##### Source extract #####

= Classification of localities and their parts in Poland =

According to the national law, settlement units or localities (Polish: miejscowość) are broadly classified in Poland as one of the following:
a) a principal locality (miejscowość podstawowa) - an independent locality, e.g. a city/town or a village, all of them are always principal localities, and
b) a part of a locality (część miejscowości) - an officially named, non-independent integral part of a city/town, a village or other principal locality, distinguished from other parts of the principal locality by a separate name or type - e.g. a quarter (dzielnica), always an integral part of a city or a town

Some of the types, namely a settlement, a colony, a neighbourhood and a hamlet, can be either a principal locality (rural only) or a part of a locality, the latter within any rural or urban principal locality in the case of a settlement, within a city/town or a village in the case of a colony and a neighbourhood, or within a village only in the case of a hamlet.

==Statistics by type==
In 2015 there was 103,086 official names of localities and their parts, including (23 types):

- 915 names of cities and towns (miasto); see list of cities and towns in Poland for their subtypes,
 6,710 names of parts of cities or towns (część miasta), usually quarters (dzielnica) or neighbourhoods (osiedle), sometimes also settlements (osada miejska) or colonies (kolonia miejska); other locally defined types are also allowed in cities and towns along those named in the national law, through these are rare,
- 43,069 names of villages (wieś),
 36,262 names of parts of villages (część wsi),
 520 names of settlements of villages (osada wsi),
 974 names of colonies of villages (kolonia wsi),
 224 names of forest settlements of villages (osada leśna wsi),
 5 names of neighbourhoods of villages (osiedle wsi),
 4,619 names of hamlets of villages (przysiółek wsi),
- 5,132 names of settlements (osada),
 10 names of parts of settlements (część osady),
 3 names of settlements of settlements (osada osady),
 6 names of colonies of settlements (kolonia osady),
 56 names of hamlets of settlements (przysiółek osady),
- 2,203 names of colonies (kolonia),
 200 names of parts of colonies (część kolonii),
 0 names of settlements of colonies (osada kolonii),
 11 names of colonies of colonies (kolonia kolonii),
 41 names of hamlets of colonies (przysiółek kolonii),
- 1,966 names of forest settlements (osada leśna),
- 5 names of neighbourhoods (osiedle),
- 133 names of hamlets (przysiółek),
- 22 names of tourist refuges (schronisko turystyczne).

##### Information shown #####

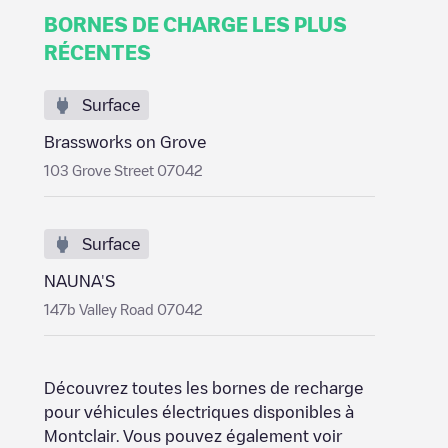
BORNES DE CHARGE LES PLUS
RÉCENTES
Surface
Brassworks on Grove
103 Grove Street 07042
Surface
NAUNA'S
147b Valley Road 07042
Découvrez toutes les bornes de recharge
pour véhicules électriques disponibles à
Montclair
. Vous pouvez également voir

#####
##### Information shown #####

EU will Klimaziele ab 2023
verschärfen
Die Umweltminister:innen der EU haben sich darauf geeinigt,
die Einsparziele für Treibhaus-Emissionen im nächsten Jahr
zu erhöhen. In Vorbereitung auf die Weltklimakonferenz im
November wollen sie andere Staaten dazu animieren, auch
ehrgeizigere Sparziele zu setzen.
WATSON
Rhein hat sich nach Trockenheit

#####
##### Information shown #####

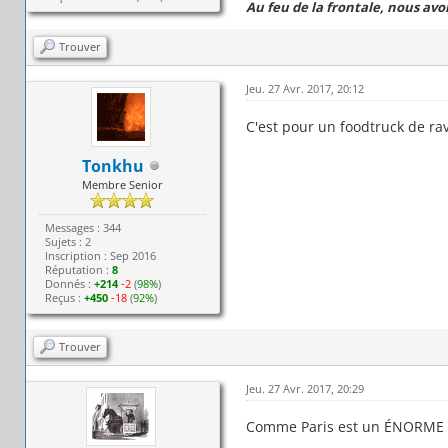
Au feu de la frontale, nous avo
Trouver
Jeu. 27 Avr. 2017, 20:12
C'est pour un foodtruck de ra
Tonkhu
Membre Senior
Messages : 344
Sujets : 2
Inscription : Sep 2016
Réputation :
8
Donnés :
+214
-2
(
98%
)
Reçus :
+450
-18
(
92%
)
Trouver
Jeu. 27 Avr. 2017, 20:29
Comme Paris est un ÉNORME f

#####

→ **Instructions**
a – Print the passage of the text on Polish locality types from "Some of the" to "of a hamlet.".
b – Write the next part of the text on how Poland classifies its localities, picking up after its last line.
None of the material is needed here.

→ **Outputs in order**
a –
Some of the types, namely a settlement, a colony, a neighbourhood and a hamlet, can be either a principal locality (rural only) or a part of a locality, the latter within any rural or urban principal locality in the case of a settlement, within a city/town or a village in the case of a colony and a neighbourhood, or within a village only in the case of a hamlet.

b –
Thus, there are 53,445 of independent localities, called principal localities (8 types: "urban" - cities/towns, "rural" - villages, settlements, colonies, forest settlements, neighbourhoods, hamlets and tourist refuges) and 49,641 of non-independent localities which are integral parts of principal localities (15 types: "urban" - parts of cities and towns, "rural" - parts of villages, settlements of villages, colonies of villages, forest settlements of villages, neighbourhoods of villages, hamlets of villages, parts of settlements, settlements of settlements, colonies of settlements, hamlets of settlements, parts of colonies, settlements of colonies, colonies of colonies and hamlets of colonies).

A statistical locality (miejscowość statystyczna) is a separated collection of several localities (out of all 23 types) for statistical purposes, for which statistical data are collected and compiled together. In a special case, the team may contain only one locality. There are two types of statistical localities:

 I - city/town (miasto) including one "urban" principal locality and their integral parts, and
 II - rural locality (miejscowość wiejska) including at least one "rural" principal locality and their integral parts.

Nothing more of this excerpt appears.